*Supplied passage:*
Compression In Databases

Compression In Databases

Introduction

It's well-known that the database's main bottleneck lies in I/O. That's what makes database designers aim toward reducing it in any possible way, one of them is to look carefully at the workload and choose the suitable storage model (for more info Storage Models for Databases). Another tool that is widely used in computer science, is to compress data before storing it and postpone decompression as long as we can (late materialization). However, DB should not lose any data in compression, which means that we get the same data that we inserted.

Compression Granularity

  • Block-level: compress a whole block of tuples as a block, which uses a general-purpose algorithm, and it doesn't provide powerful compression (Zstd is most used).
  • Tuple-level: compress the tuple itself (NSM)
  • Attribute-level: compress single/many attributes inside the tuple (some others may not be compressed)
  • Column-level: compress multiple values of the attribute altogether (DSM)

Columnar Compression

This is the most powerful compression, that's why it will be described in detail.

  • Run-Length encoding: compress continuous occurrences of the same value in a single triplet (value, start position, length), and it requires the columns to be sorted in order to maximize the compression.

image.png If it was stored in sorted order, we could have achieved better compression:

image.png

Side note: we can get rid of length, and calculate it from the start of the next triplet

  • Bit-Packing encoding: When the values of the attributes are always less than the largest size of the attribute, cast them to a smaller data type

image.png

  • Mostly encoding: The same as bit-packing encoding, but it handles the case that some values don't fit in the smaller data type, by creating a lookup table for those overflows.

image.png

  • Bitmap encoding: Store a separate bitmap for each unique value of the attribute, and represent the i position in the bitmap with the value

image.png

However, if the cardinality of the attribute is not low enough, we can get worse results than not using compression at all!

*The data:*

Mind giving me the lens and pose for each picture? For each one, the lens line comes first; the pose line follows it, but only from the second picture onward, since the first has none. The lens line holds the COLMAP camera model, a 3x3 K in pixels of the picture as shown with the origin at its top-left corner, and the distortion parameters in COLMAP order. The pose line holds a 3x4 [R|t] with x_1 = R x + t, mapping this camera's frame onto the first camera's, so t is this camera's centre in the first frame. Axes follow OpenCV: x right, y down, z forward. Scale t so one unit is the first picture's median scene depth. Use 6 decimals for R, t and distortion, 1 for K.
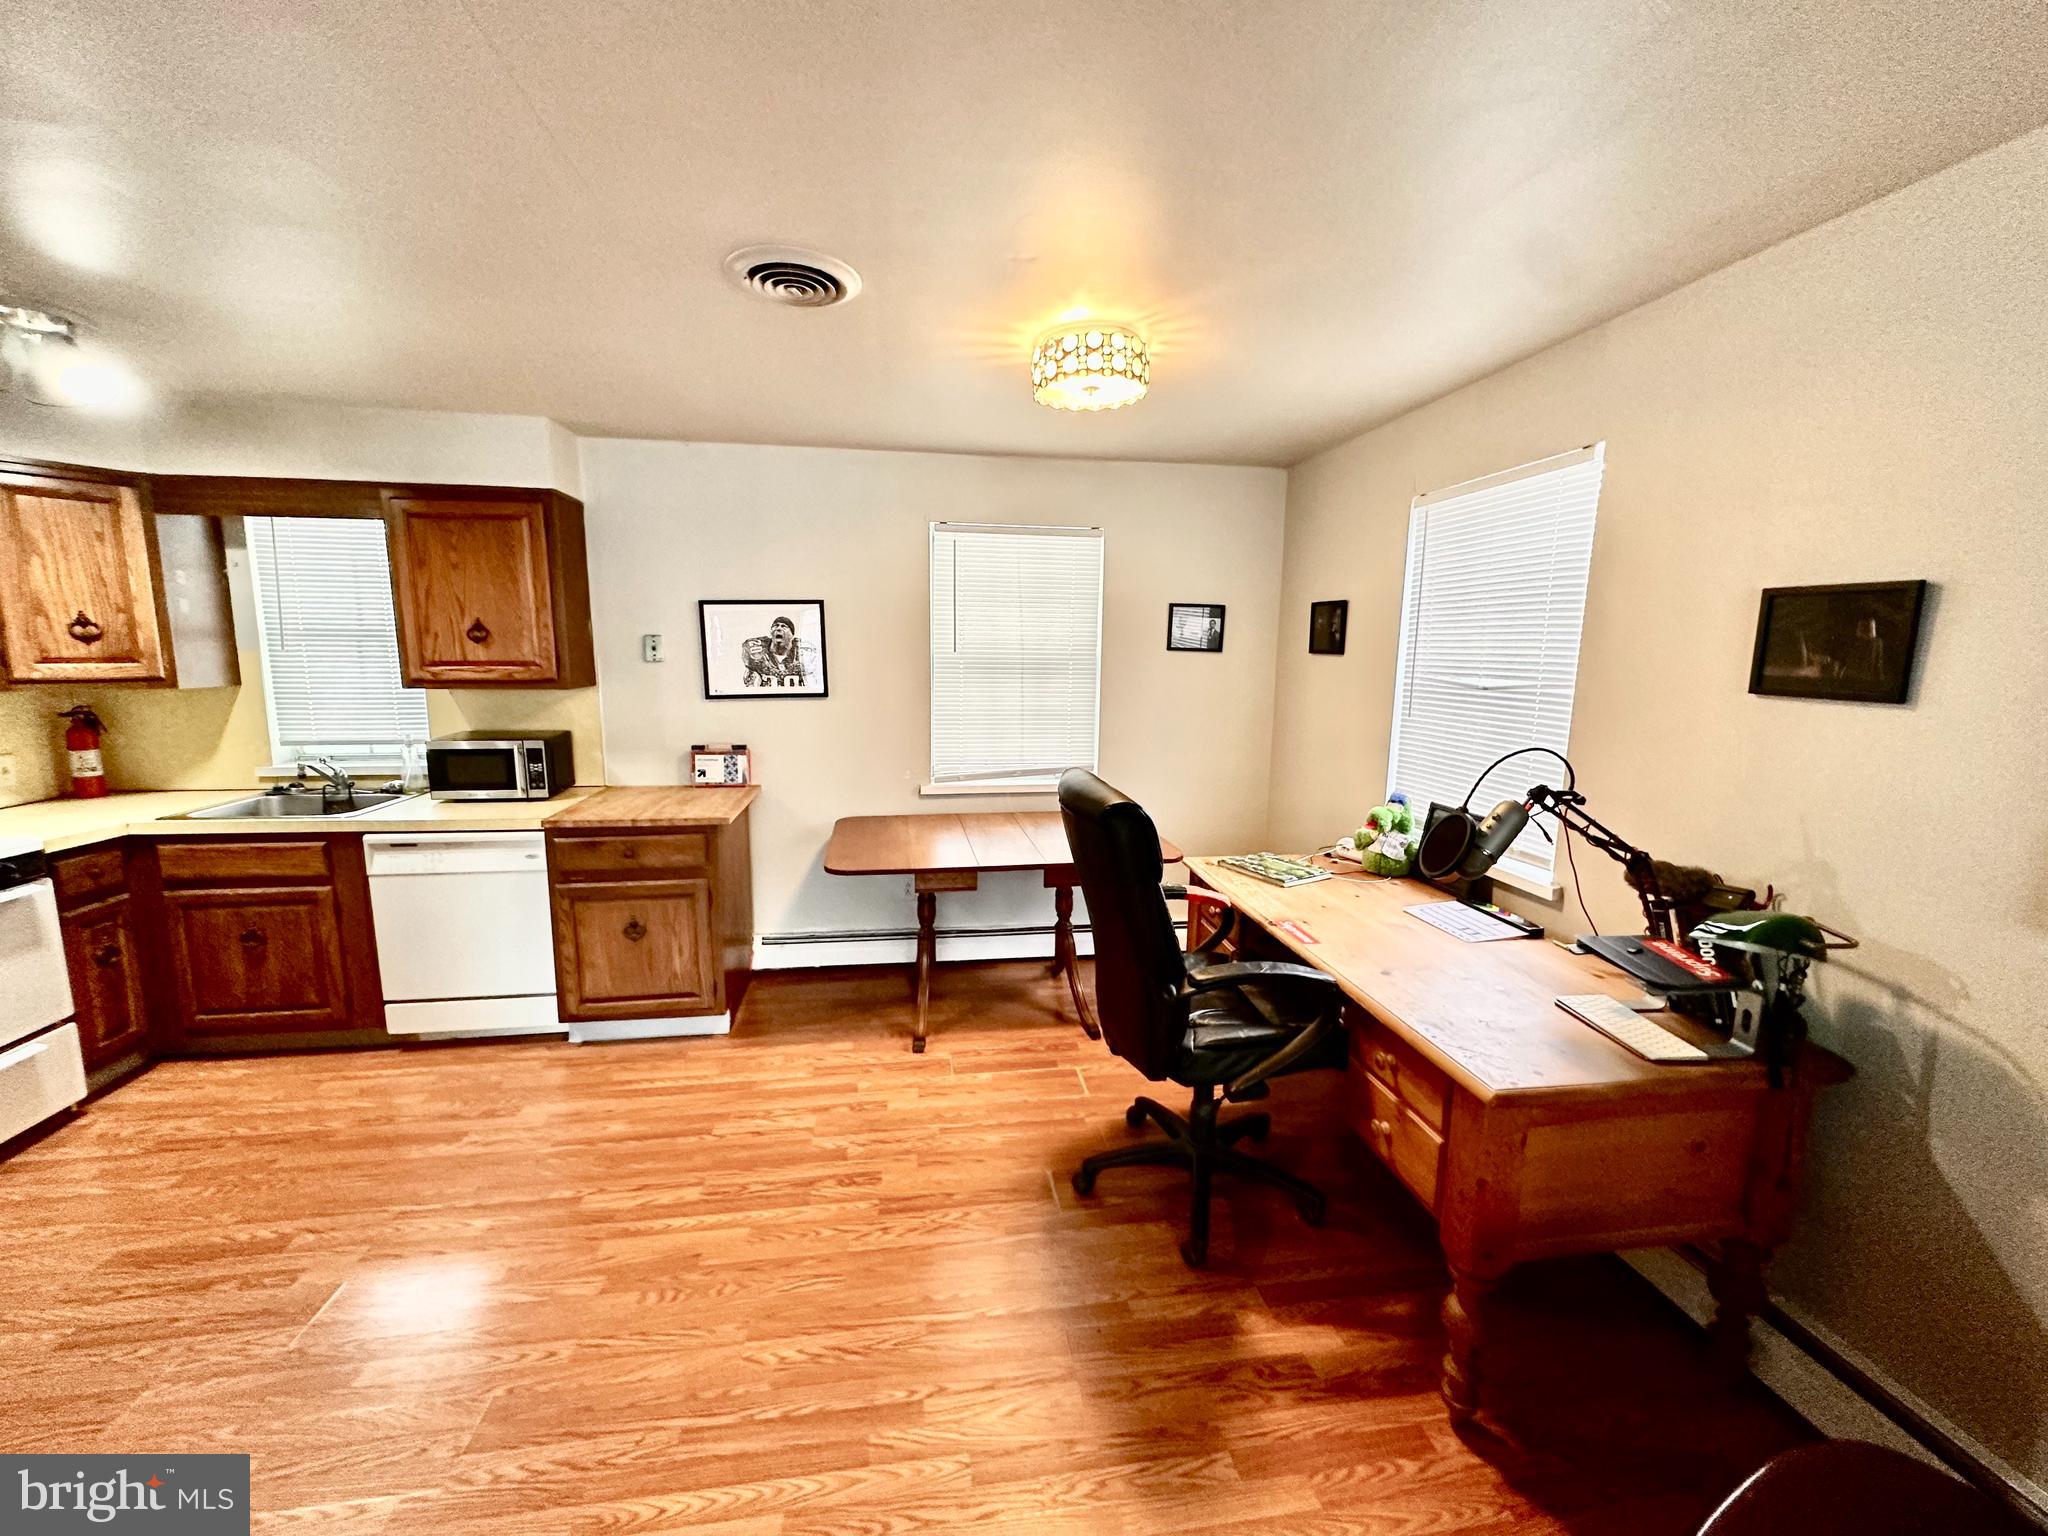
lens RADIAL K [[810.7, 0, 1019.3], [0, 810.7, 771.6], [0, 0, 1]] dist [-0.001799, -0.000014]
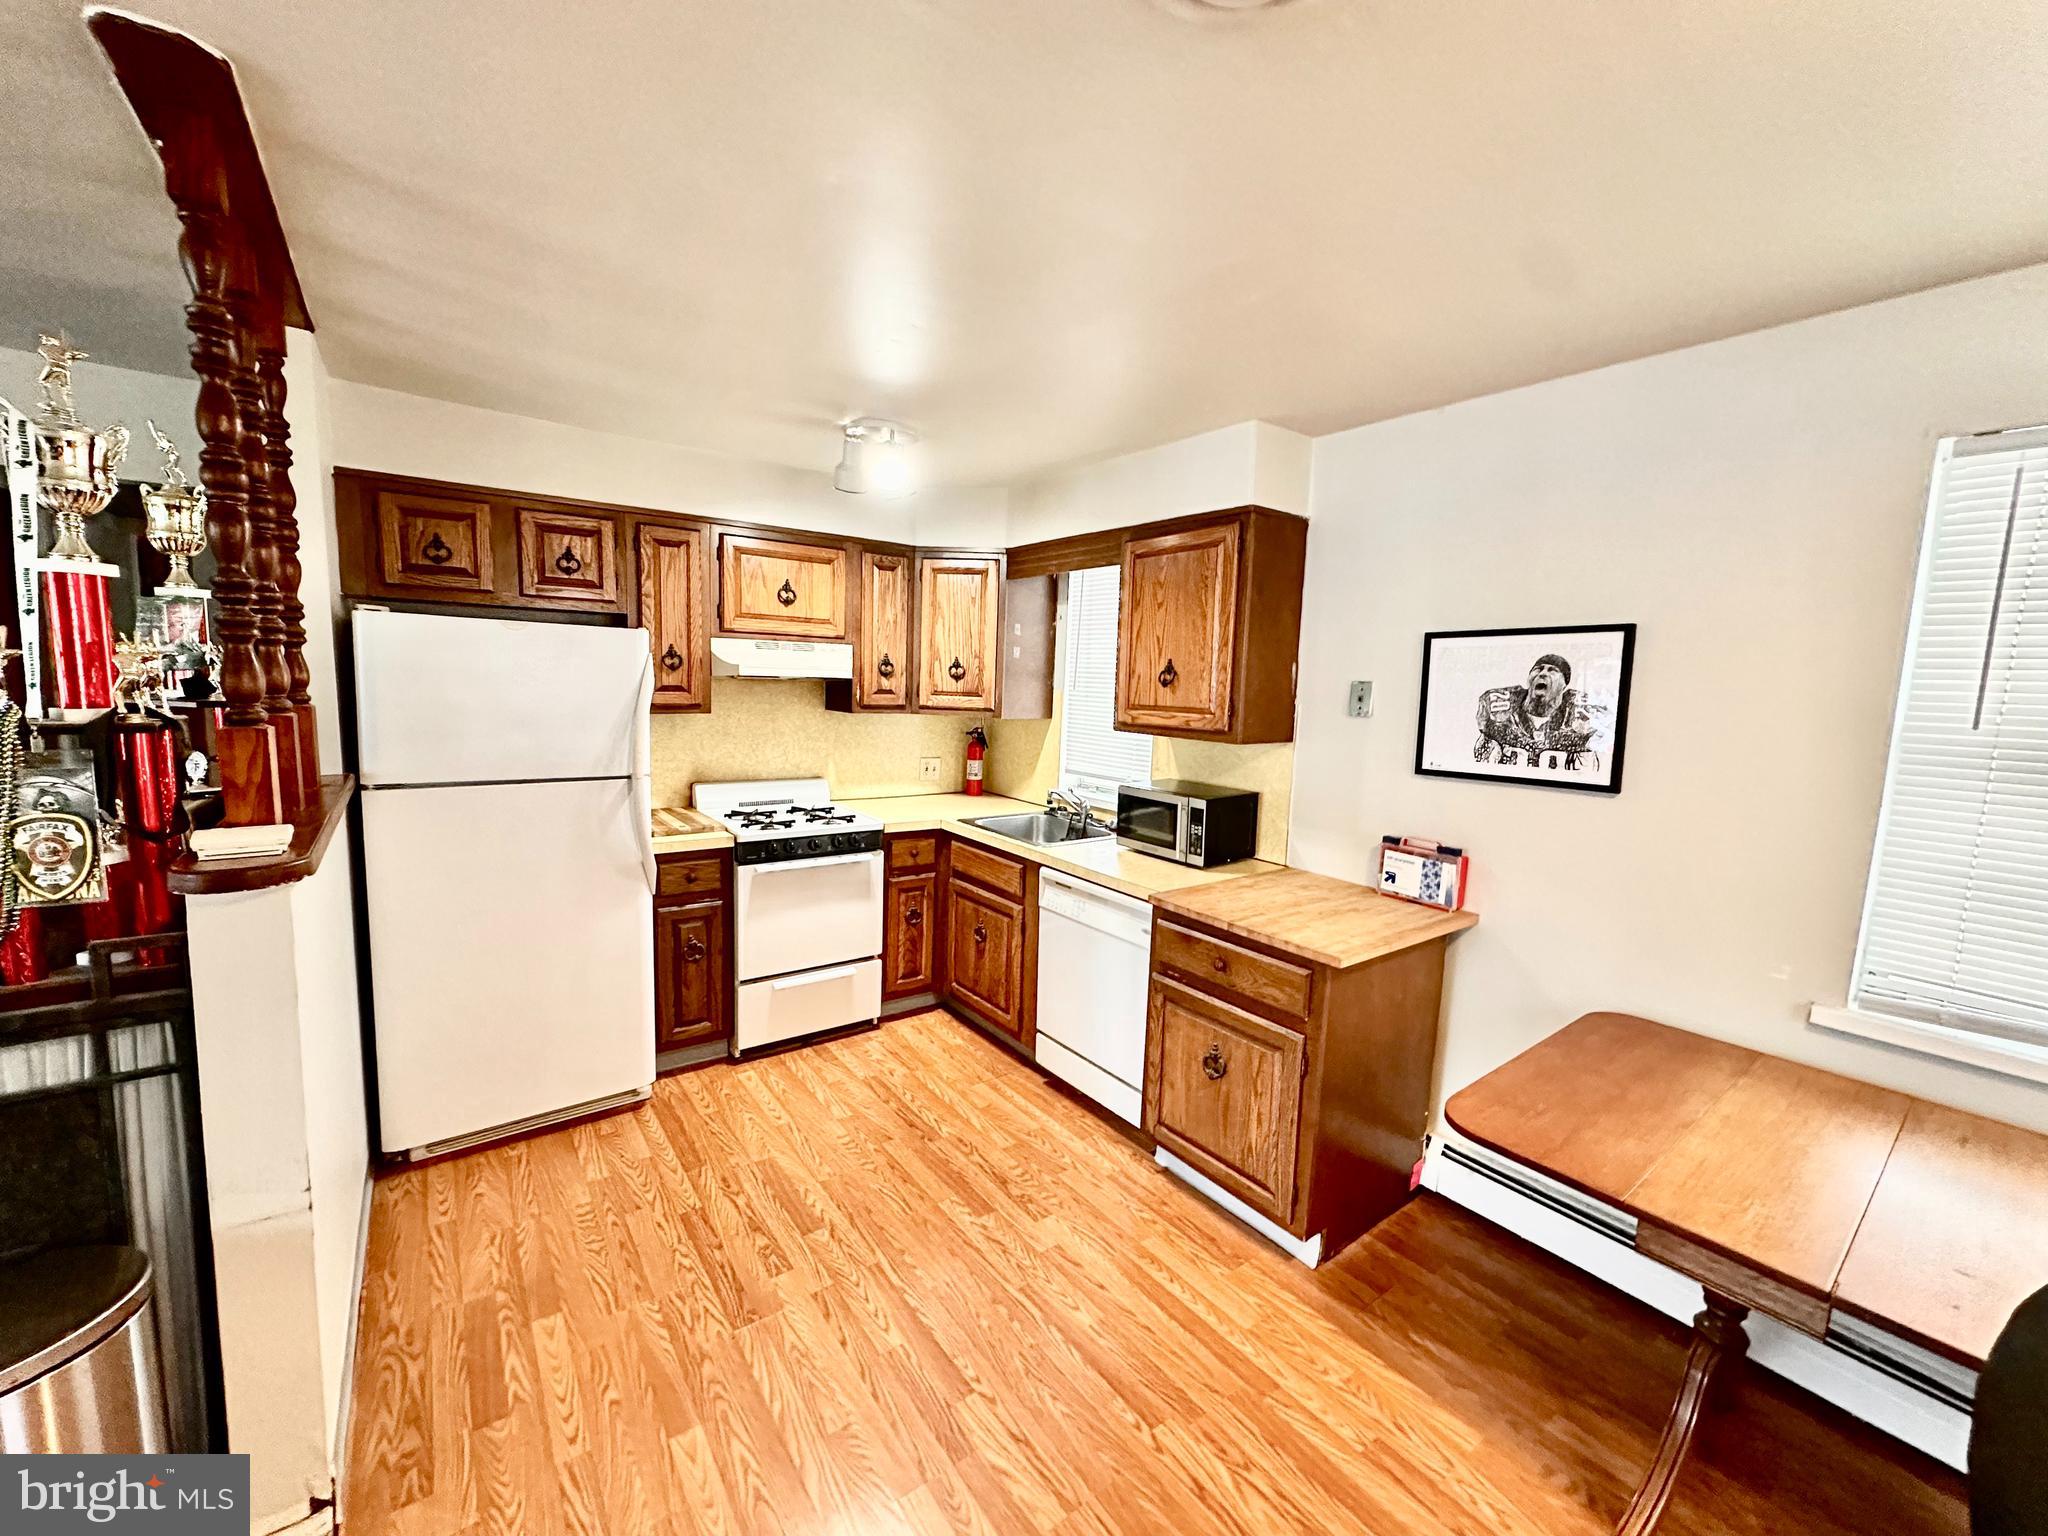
lens RADIAL K [[810.7, 0, 1020.0], [0, 810.7, 771.1], [0, 0, 1]] dist [-0.001799, -0.000014]
pose [[0.474039, 0.107751, -0.873886, 0.069482], [-0.164966, 0.985778, 0.032062, -0.067941], [0.864912, 0.128963, 0.485072, 0.432497]]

*Study questions:*
A: From the database compression page, reproduce the stretch from "Compression Granularity" through "attribute altogether (DSM)" word for word.
B: In the database compression page, what three items form the triplet that run-length encoding stores?

*Answer set:*
A:
Compression Granularity

  • Block-level: compress a whole block of tuples as a block, which uses a general-purpose algorithm, and it doesn't provide powerful compression (Zstd is most used).
  • Tuple-level: compress the tuple itself (NSM)
  • Attribute-level: compress single/many attributes inside the tuple (some others may not be compressed)
  • Column-level: compress multiple values of the attribute altogether (DSM)

B: Value, start position, and length.